[pve-devel] [PATCH storage 0/2] Fix #2046 and disksize-mismatch with shared LVM

Fri Jan 4 16:06:49 CET 2019

On Fri, Jan 04, 2019 at 02:41:00PM +0100, Stoiko Ivanov wrote:
> On Fri, 4 Jan 2019 14:12:23 +0100
> Alwin Antreich <a.antreich at proxmox.com> wrote:
> 
> > On Fri, Jan 04, 2019 at 02:06:23PM +0100, Stoiko Ivanov wrote:
> > > The issue was observed recently and can lead to potential dataloss.
> > > When using a shared LVM storage (e.g. over iSCSI) in a clustered
> > > setup only the node, where a guest is active notices the size
> > > change upon disk-resize (lvextend/lvreduce).
> > > 
> > > LVM's metadata gets updated on all nodes eventually (the latest
> > > when pvestatd runs and lists all LVM-volumes (lvs/vgs update the
> > > metadata), however the device-files (/dev/$vg/$lv) on all nodes,
> > > where the guest is not actively running do not notice the change.
> > > 
> > > Steps to reproduce an I/O error:
> > > * create a qemu-guest with a disk backed by a shared LVM storage
> > > * create a filesystem on that disk and fill it to 100%
> > > * resize the disk/filesystem
> > > * put some more data on the filesystem
> > > * migrate the guest to another node
> > > * try reading past the initial disksize
> > > 
> > > The second patch fixes the size-mismatch by running `lvchange
> > > --refresh` whenever we activate a volume with LVM and should fix
> > > the critical issue
> > > 
> > > The first patch introduces a direct implementation of
> > > volume_size_info to the LVMPlugin.pm, reading the volume size via
> > > `lvs`, instead of falling back to `qemu-img info` from Plugin.pm.
> > > While this should always yield the same output after the second
> > > patch on the node where a guest is currently running, there still
> > > might be a mismatch when the LV is active (e.g. after a fresh boot)
> > > on a node, and gets resized on another node.  
> > I faintly recall, that there was a discussion offline about changing
> > the activation of LVs, especially for booting. Something similar to,
> > 'we activate LVs only if we need them on the specific node'.
> 
> Could make sense in general.
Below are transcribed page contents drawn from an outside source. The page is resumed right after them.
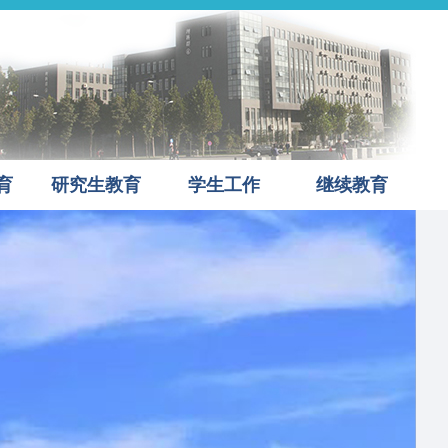
育
研究生教育
学生工作
继续教育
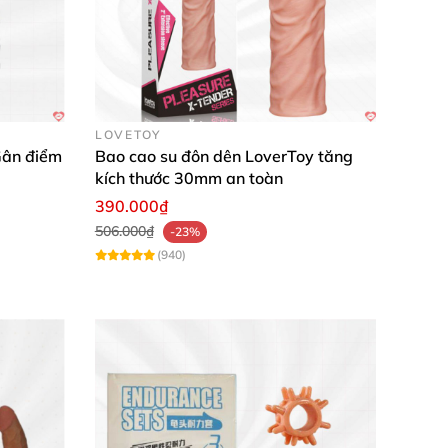
LOVETOY
Gân điểm
Bao cao su đôn dên LoverToy tăng
kích thước 30mm an toàn
390.000₫
506.000₫
-23%
(940)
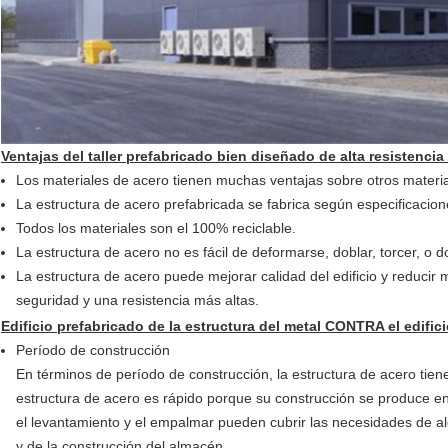
Ventajas del taller prefabricado bien diseñado de alta resistencia 
Los materiales de acero tienen muchas ventajas sobre otros materi
La estructura de acero prefabricada se fabrica según especificacione
Todos los materiales son el 100% reciclable.
La estructura de acero no es fácil de deformarse, doblar, torcer, o do
La estructura de acero puede mejorar calidad del edificio y reduci
seguridad y una resistencia más altas.
Edificio prefabricado de la estructura del metal CONTRA el edifi
Período de construcción
En términos de período de construcción, la estructura de acero tiene 
estructura de acero es rápido porque su construcción se produce en
el levantamiento y el empalmar pueden cubrir las necesidades de al
y de la construcción del almacén.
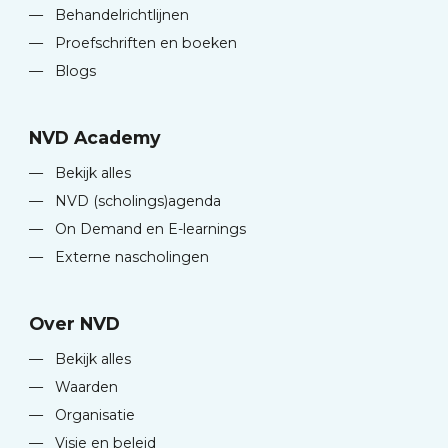
—
Behandelrichtlijnen
—
Proefschriften en boeken
—
Blogs
NVD Academy
—
Bekijk alles
—
NVD (scholings)agenda
—
On Demand en E-learnings
—
Externe nascholingen
Over NVD
—
Bekijk alles
—
Waarden
—
Organisatie
—
Visie en beleid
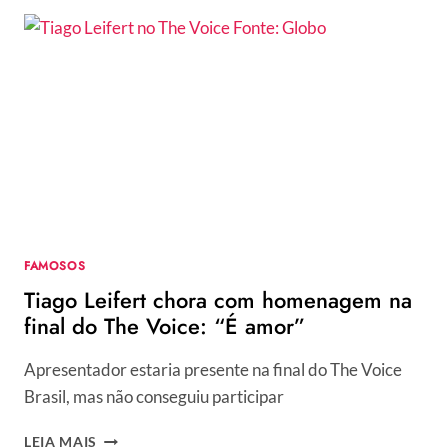
“CANTADA”
DE
INTEGRANTE
DA
PLATEIA:
“EITA”
FAMOSOS
Tiago Leifert chora com homenagem na
final do The Voice: “É amor”
Apresentador estaria presente na final do The Voice
Brasil, mas não conseguiu participar
TIAGO
LEIA MAIS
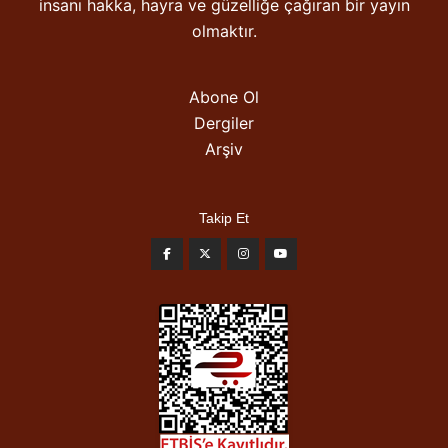
insanı hakka, hayra ve güzelliğe çağıran bir yayın
olmaktır.
Abone Ol
Dergiler
Arşiv
Takip Et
However the volumes might get activated by
> some external invocation nonetheless (e.g. running `vgchange -ay`) -
> then the refresh is still necessary.

specifically, we discussed setting the 'k' attribute ('activationskip')
on PVE-managed LVs - these will then be ignored by all the usual
activation on boot, since those do not pass '--ignoreactivationskip' /
'-K' for obvious reasons ;)

having the refresh here is a good idea anyway, but maybe we want to
re-evaluate the above mechanism for 6.x?